Latino Family Night helps engage families in education
Oct 31, 2016 04:27PM
● By Travis Barton
Granite School District hosted its third annual Latino Family Night on Oct. 6 at Hunter High School. Multiple booths were set up to go along with guest speakers as a way to provide informational resources for families. (Granite School District)
Latino Family Night helps engage families in education [2 Images] Click Any Image To Expand
By Travis Barton | [email protected]
West Valley, Utah - Granite School District hosted its third annual Latino Family Night on Wednesday, Oct. 6 at Hunter High School. The evening saw various cultural performances from Latinos in Action, guest speakers and multiple booths to provide an entertaining and informational night for families.
“The intent is to increase parental engagement,” said Ben Horsley, communications director of Granite School District. “We’re not going to be successful in helping these kids academically without getting parents more engaged.”
Latino Family Night brought different resources under one roof for a night where families could learn about what services are offered in their community as well as to better understand the American education system.

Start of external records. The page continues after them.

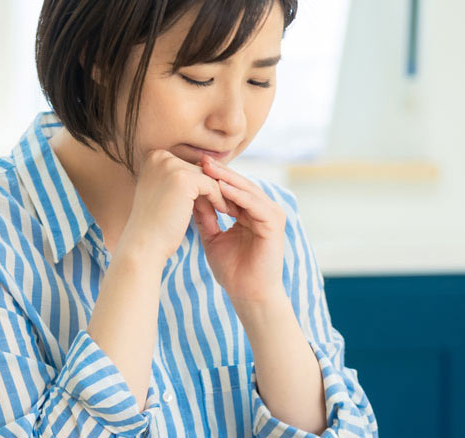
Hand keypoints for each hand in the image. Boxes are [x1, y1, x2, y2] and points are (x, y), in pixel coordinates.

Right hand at [118, 150, 237, 263]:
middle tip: (225, 206)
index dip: (202, 185)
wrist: (144, 243)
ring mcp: (171, 166)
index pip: (188, 167)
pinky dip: (219, 200)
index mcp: (154, 157)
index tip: (213, 199)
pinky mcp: (184, 179)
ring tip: (226, 211)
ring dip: (216, 197)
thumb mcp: (166, 193)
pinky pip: (212, 186)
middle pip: (198, 171)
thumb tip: (210, 169)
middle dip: (210, 191)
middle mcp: (160, 156)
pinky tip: (223, 213)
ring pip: (207, 179)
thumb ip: (181, 179)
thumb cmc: (155, 223)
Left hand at [195, 155, 287, 306]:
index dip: (214, 178)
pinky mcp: (274, 223)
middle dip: (220, 173)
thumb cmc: (232, 271)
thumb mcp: (212, 238)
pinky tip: (222, 188)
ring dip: (229, 180)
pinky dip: (239, 196)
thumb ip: (205, 217)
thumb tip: (190, 195)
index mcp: (250, 214)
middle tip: (201, 159)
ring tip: (209, 169)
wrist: (247, 294)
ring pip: (248, 191)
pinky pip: (255, 204)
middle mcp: (263, 211)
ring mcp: (271, 216)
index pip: (232, 189)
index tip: (193, 167)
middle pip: (241, 185)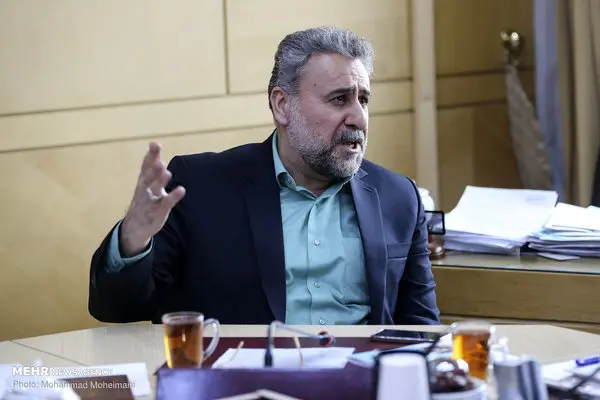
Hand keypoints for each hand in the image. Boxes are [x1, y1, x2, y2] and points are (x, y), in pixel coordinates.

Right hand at [120, 142, 185, 256]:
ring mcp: (150, 201)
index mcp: (143, 181)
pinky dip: (173, 197)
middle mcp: (144, 190)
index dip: (150, 156)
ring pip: (154, 189)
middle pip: (149, 176)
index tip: (154, 144)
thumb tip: (156, 148)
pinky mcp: (158, 212)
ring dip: (160, 180)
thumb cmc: (144, 201)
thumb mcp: (146, 184)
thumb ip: (151, 167)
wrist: (134, 228)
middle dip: (153, 166)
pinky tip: (181, 190)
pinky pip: (165, 204)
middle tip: (158, 156)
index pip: (145, 166)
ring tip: (166, 172)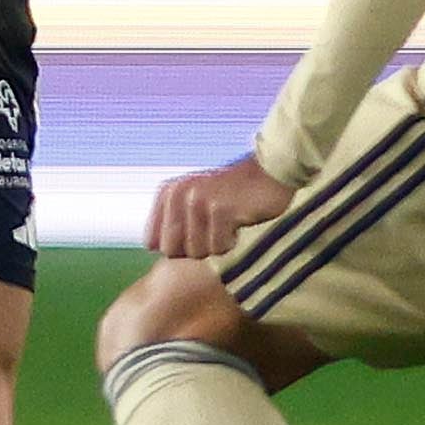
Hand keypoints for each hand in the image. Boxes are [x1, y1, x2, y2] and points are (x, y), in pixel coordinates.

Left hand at [148, 154, 294, 259]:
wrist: (272, 172)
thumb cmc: (234, 194)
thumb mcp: (194, 199)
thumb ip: (171, 222)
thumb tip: (152, 249)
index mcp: (167, 193)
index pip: (154, 243)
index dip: (179, 246)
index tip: (199, 231)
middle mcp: (177, 194)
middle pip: (173, 251)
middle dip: (196, 248)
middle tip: (215, 228)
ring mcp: (197, 200)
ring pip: (197, 252)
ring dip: (217, 246)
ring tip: (229, 223)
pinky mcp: (219, 209)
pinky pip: (219, 248)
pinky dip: (233, 243)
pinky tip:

Booths came from Salt Lake Community College, South Valley Services, National Alliance on Mental Illness and Salt Lake County Youth Services along with many others.
Horsley said they strive to let everyone know that schools can’t do all the education alone.
“We do need these partners to come together to get engaged in that education system and know what they can do to have an impact on a child’s life,” Horsley said.
It’s a system that can be unfamiliar to immigrants who may feel they don’t have a place in schools. Nearly a third of all Granite School District students identify as Hispanic and that percentage is expected to rise in the coming years.
Isabel Rojas is the director of systems and operation for Latinos in Action (LIA) and was the emcee for the night’s events. She said events like Latino Family Night are important for the Latino community as it helps breaks down language and cultural barriers.
“The fact that the district hosts a night in their language, with materials in their language, with their music and their dances says to them [they] can be involved. This is a safe place not just for my students but for me,” Rojas said.
Granite School District Superintendent Dr. Martin Bates gave his speech in Spanish, which Rojas said made an impact.
“It meant a lot [that] the top of the school district will speak to them in Spanish, so it’s awesome,” Rojas said.
The keynote address came from Eduardo Alba who was born in Mexico as the fourth child of 12. Alba moved to the United States when he was eight and went on to earn a masters degree in education administration. He said kids can follow that same pattern, especially when they have familial support.
“Everything here is geared towards letting parents know what resources are available, and then how they utilize those to the benefit of their kids,” Horsley said.
Having a night specifically for the Latino community with speakers like them, Rojas said, creates a place of safety and feeling that America is their home. It proves particularly useful for kids.
Rojas’ parents are from Bogota, Columbia immigrating to New York shortly before she was born. She understands growing up with your feet in two different cultures.
“It’s hard to marry the two because we feel like we have to keep our culture at home and our U.S-ness out there and you separate the two,” Rojas said.
LIA aims to bridge the gap by helping students to find confidence in the qualities they have like being bilingual.
“Maybe one of the biggest challenges is just perceptions that aren’t true, that are deficit based as opposed to the assets that our culture brings,” Rojas said. “[Students] are bilingual, professionals look for bilingual people.”
Lacey Aparicio, an LIA student from Kearns High School, spoke during the program about how LIA helped her find cultural family in LIA coming from a house where her mother is Caucasian and her father is Mexican. She gave her speech half in English and half in Spanish, respectively. Another student spoke about how she was able to overcome her shyness with LIA.
A sophomore from Cottonwood High School approached Rojas while being interviewed about joining LIA.
“It gives us the opportunity at LIA to help [students] see that every part of who they are is an asset,” Rojas said.